If you asked people who study literature for a definition of contemporary literature, you would probably get differing definitions from each person. When thinking about the idea of “contemporary literature,” you may find two words whose definition present a problem. In fact, the concept is often contradictory: when we think of “literature,” we often think of written works that have stood the test of time like Wordsworth’s poetry or the plays of Shakespeare. Adding in the idea of “contemporary,” however, seems to challenge this time-tested idea of what constitutes literature.
Also, “literature” is often used as a value judgement to divide works that bear some markers of quality (for instance, does something like Twilight or 50 Shades of Grey count as “literature”?). How can being called “literature” be a mark of quality in an era of generally declining readership and the rise of fantasy, erotica, young adult, and science fiction as major publishing forces? In the face of this rising competition from non-literature (or “para-literature”), does the marker, “literature,” denote elitism? Or a specific style of writing?
Moreover, beyond the problem of defining “literature,” how do we define the “contemporary?” Given the major historical break that could be represented by 9/11, does the 1990s still count as part of our “contemporary” moment?
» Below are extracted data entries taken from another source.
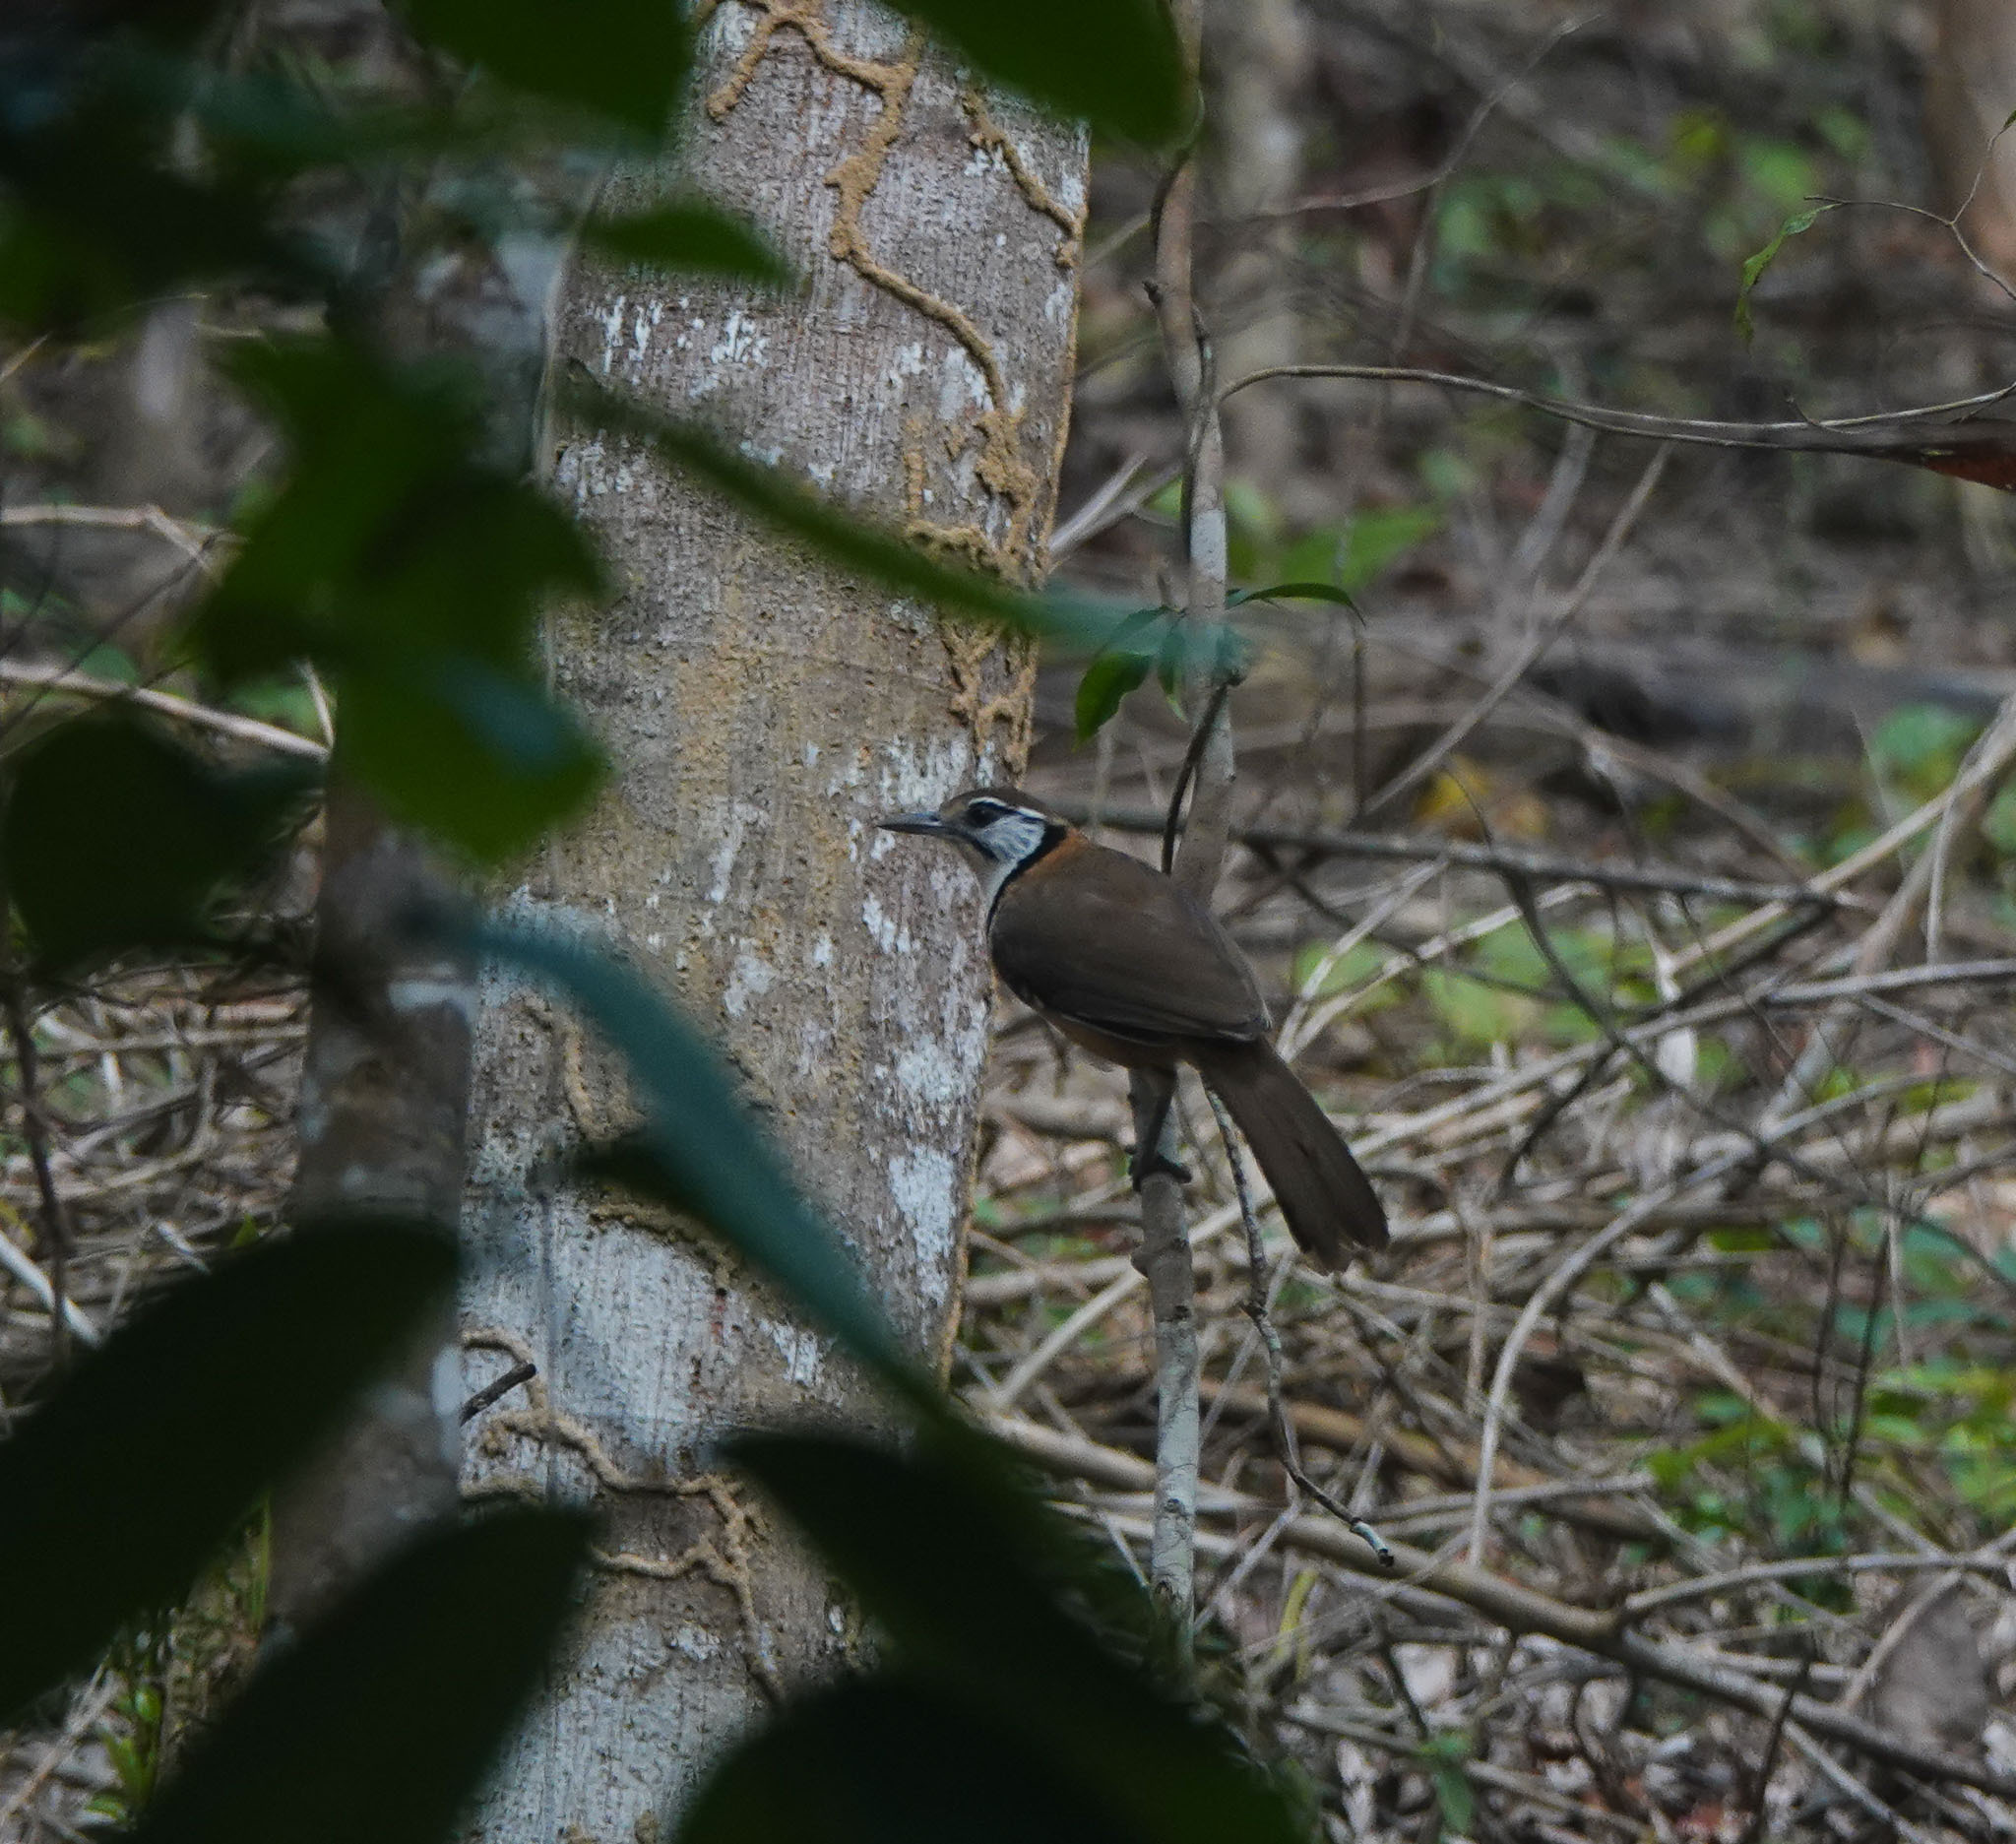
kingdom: Animalia
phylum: Chordata
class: Aves
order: Passeriformes
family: Leiothrichidae
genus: Garrulax
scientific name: Garrulax pectoralis
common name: Greater necklaced laughingthrush
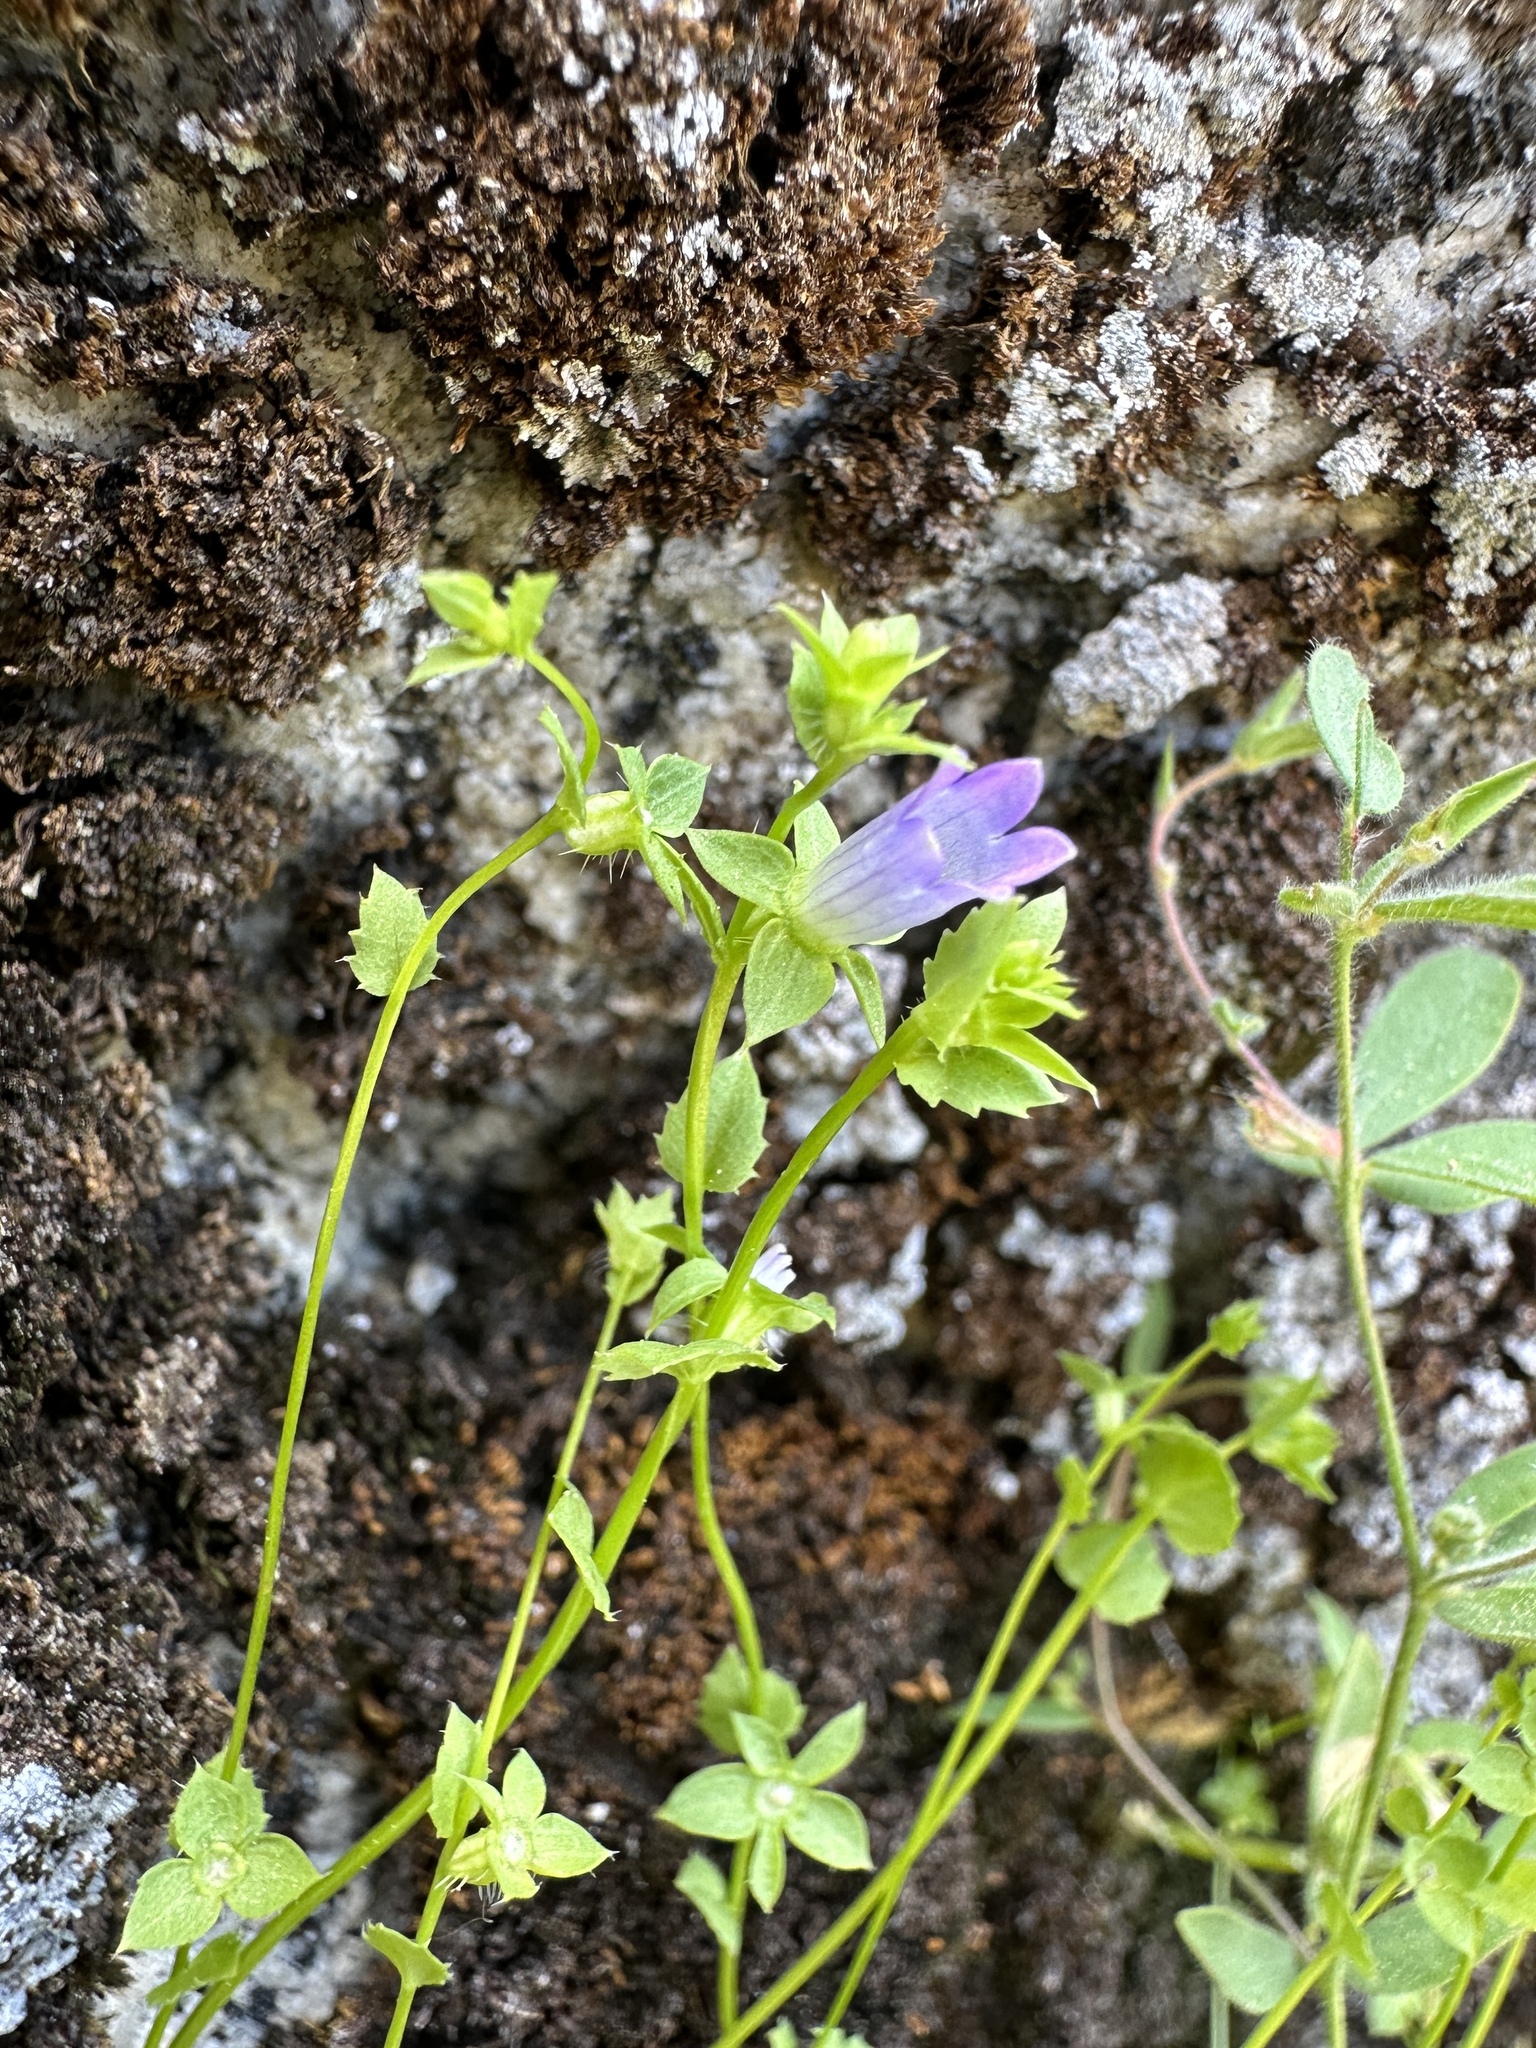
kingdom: Plantae
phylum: Tracheophyta
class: Magnoliopsida
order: Asterales
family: Campanulaceae
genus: Heterocodon
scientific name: Heterocodon rariflorum
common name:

But, does something like the violence of 9/11 or Hurricane Katrina matter in terms of cultural production?
In order to answer these (and other questions), we will be reading a selection of novels written within the last two to three years, drawn from various publications’ lists of the best books of the year, as well as winners and finalists for the Pulitzer Prize and National Book Award. By reading a broad selection of recently published novels, we will hopefully be able to better understand what counts as literature and what marks our contemporary era.